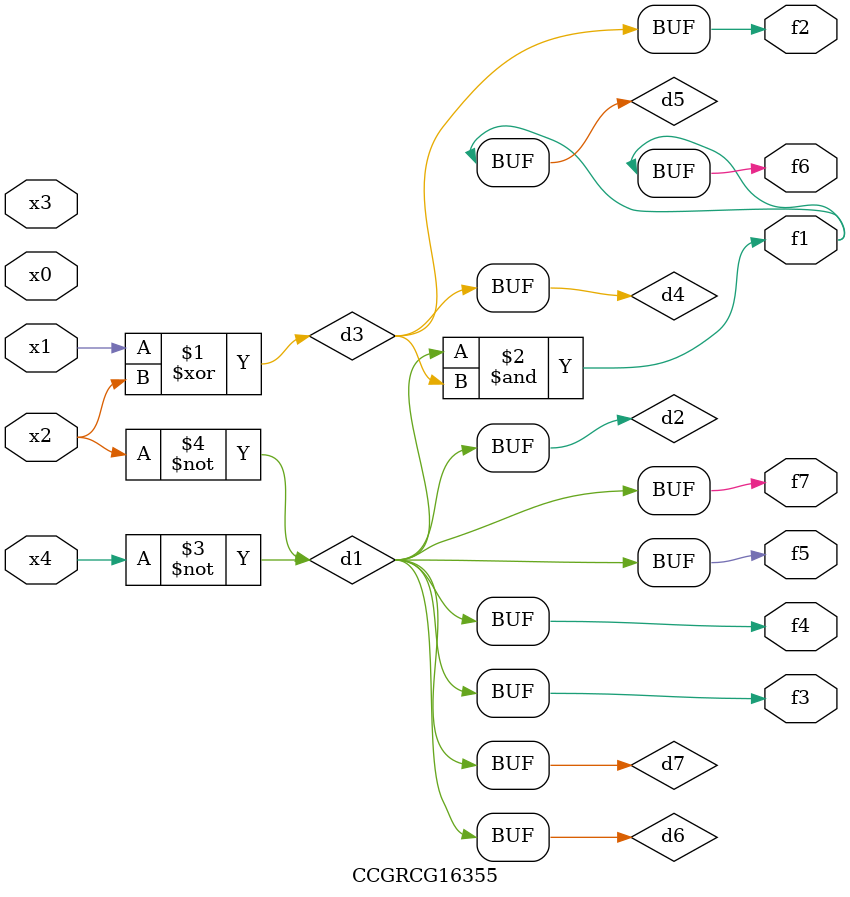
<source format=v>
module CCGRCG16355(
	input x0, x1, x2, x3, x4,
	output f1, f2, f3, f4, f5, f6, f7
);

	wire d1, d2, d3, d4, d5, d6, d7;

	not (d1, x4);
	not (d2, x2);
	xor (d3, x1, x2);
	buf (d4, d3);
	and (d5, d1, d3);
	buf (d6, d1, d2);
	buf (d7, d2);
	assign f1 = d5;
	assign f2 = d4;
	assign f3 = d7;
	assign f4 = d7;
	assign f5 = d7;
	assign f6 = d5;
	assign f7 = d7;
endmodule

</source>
...
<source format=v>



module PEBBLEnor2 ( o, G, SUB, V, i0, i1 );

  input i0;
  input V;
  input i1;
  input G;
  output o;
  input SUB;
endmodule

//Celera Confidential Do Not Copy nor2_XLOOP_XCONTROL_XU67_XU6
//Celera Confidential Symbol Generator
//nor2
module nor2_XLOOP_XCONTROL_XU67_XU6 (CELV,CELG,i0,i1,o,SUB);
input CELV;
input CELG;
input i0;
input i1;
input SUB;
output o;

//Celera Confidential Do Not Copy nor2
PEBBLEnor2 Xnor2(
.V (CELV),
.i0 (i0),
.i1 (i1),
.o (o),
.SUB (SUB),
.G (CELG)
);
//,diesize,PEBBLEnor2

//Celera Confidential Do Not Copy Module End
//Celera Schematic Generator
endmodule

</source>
---
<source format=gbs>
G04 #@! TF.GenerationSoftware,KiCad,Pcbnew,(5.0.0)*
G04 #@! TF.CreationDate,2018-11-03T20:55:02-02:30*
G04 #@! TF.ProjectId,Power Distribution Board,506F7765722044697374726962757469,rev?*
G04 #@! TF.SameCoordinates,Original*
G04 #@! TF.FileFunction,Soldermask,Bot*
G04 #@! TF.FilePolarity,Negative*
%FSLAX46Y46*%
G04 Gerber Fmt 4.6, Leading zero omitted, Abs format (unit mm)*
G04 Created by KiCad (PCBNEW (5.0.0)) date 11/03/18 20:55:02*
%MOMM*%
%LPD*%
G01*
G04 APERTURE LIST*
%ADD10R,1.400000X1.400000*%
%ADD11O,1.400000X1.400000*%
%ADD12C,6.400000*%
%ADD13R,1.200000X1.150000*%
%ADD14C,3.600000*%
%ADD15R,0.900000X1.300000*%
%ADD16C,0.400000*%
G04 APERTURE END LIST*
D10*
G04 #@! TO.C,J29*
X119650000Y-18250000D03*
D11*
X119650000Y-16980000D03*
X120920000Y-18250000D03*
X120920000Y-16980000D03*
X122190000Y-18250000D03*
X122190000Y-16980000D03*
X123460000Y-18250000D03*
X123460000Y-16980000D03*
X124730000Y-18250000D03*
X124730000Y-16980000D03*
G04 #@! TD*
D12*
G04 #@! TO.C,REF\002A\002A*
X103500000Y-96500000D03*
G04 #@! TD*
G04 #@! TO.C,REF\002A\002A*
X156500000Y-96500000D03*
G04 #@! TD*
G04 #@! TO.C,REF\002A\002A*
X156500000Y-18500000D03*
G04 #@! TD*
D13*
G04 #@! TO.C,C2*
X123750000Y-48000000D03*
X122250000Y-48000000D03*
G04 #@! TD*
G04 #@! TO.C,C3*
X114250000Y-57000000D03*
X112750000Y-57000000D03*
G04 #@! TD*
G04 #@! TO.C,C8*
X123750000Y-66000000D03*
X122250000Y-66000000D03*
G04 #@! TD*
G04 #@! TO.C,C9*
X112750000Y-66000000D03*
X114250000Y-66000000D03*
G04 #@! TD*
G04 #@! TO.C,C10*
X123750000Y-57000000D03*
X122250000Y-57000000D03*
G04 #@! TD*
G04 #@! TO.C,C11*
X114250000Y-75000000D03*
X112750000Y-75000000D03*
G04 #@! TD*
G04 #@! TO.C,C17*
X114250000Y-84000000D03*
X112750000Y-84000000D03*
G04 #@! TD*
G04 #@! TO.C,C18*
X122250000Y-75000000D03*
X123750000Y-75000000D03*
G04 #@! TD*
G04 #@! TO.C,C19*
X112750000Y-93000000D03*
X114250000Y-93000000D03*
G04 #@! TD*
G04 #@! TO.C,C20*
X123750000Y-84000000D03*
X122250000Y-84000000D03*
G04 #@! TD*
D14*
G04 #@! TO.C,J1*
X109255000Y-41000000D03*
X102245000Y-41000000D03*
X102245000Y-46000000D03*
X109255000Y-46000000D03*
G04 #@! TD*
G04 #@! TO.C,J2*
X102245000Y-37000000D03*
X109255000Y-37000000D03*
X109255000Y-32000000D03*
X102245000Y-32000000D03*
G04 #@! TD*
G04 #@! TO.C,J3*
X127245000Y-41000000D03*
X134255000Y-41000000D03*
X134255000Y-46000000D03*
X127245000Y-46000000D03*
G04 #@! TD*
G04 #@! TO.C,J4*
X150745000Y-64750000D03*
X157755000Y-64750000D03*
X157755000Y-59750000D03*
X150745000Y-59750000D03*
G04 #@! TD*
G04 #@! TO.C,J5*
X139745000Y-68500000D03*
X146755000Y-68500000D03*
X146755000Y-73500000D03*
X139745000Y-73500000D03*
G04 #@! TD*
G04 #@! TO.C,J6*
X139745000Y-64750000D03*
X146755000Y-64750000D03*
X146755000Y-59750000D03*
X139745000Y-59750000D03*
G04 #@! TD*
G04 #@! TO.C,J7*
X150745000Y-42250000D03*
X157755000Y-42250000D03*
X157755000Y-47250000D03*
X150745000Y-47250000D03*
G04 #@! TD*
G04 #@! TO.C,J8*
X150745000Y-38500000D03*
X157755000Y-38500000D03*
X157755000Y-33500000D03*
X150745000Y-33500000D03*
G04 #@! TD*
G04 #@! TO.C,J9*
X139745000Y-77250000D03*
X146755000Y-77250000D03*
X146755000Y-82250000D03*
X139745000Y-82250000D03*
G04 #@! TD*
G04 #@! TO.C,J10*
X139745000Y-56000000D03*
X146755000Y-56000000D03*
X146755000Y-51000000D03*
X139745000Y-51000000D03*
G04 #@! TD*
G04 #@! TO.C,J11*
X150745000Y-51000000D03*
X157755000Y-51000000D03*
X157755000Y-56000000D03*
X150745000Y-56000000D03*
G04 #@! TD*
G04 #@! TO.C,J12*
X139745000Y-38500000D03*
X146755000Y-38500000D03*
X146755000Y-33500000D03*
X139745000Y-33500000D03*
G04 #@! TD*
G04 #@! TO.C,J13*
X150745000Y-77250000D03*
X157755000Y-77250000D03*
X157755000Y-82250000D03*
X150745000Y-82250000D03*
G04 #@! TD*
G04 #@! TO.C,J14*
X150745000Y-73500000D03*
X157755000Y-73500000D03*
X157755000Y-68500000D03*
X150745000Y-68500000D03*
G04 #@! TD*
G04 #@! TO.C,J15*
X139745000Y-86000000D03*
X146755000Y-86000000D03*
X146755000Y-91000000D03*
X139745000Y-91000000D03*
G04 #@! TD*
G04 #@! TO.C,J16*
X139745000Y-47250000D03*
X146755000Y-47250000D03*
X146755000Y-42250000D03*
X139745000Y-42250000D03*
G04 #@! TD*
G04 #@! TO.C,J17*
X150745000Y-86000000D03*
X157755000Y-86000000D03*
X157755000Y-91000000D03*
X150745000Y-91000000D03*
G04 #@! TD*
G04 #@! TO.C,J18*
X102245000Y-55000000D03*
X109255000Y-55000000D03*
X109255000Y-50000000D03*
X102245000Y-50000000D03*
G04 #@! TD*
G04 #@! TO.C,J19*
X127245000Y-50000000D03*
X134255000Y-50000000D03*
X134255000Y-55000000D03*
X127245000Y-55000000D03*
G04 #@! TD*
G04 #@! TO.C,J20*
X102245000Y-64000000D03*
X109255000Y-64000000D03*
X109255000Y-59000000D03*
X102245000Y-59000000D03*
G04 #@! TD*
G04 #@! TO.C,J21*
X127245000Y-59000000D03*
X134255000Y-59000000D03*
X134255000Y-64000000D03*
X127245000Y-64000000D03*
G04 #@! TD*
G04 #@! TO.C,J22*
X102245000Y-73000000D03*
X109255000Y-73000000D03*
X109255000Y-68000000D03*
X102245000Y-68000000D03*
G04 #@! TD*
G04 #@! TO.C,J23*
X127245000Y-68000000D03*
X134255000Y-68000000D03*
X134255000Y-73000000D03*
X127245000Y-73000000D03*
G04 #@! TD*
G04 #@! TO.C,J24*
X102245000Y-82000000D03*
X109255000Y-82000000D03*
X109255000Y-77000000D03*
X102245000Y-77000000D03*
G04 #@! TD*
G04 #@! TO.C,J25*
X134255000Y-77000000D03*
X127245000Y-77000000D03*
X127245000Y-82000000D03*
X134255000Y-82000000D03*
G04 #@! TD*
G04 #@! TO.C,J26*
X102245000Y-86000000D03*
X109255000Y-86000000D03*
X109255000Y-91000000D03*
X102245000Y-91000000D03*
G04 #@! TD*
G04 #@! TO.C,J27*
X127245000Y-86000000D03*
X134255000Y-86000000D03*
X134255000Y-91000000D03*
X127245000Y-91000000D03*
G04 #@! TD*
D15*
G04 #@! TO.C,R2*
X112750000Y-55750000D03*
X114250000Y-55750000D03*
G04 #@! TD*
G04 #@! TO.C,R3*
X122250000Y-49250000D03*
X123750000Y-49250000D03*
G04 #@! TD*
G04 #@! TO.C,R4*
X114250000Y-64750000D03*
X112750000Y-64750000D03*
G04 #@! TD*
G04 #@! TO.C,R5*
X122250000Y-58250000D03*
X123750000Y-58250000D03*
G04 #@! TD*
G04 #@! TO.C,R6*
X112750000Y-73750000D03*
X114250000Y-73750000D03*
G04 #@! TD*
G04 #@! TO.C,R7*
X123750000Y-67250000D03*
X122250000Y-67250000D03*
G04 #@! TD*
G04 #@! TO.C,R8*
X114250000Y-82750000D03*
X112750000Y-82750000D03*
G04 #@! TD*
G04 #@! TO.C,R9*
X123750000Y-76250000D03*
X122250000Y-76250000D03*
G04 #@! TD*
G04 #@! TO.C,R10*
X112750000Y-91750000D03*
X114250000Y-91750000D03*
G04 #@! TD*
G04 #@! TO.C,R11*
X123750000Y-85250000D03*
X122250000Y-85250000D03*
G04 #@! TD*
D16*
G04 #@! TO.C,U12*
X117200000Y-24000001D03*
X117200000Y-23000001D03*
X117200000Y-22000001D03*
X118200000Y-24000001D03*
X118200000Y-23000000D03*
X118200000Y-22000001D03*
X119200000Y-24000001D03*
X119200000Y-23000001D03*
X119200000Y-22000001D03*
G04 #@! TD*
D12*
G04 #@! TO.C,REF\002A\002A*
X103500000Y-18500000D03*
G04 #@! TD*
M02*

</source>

# [PROMPT]
Show each line in the data where the string "input" appears.

# [OUTPUT OF THE EXERCISE]
	input x0, x1, x2, x3, x4,
  input i0;
  input V;
  input i1;
  input G;
  input SUB;
input CELV;
input CELG;
input i0;
input i1;
input SUB;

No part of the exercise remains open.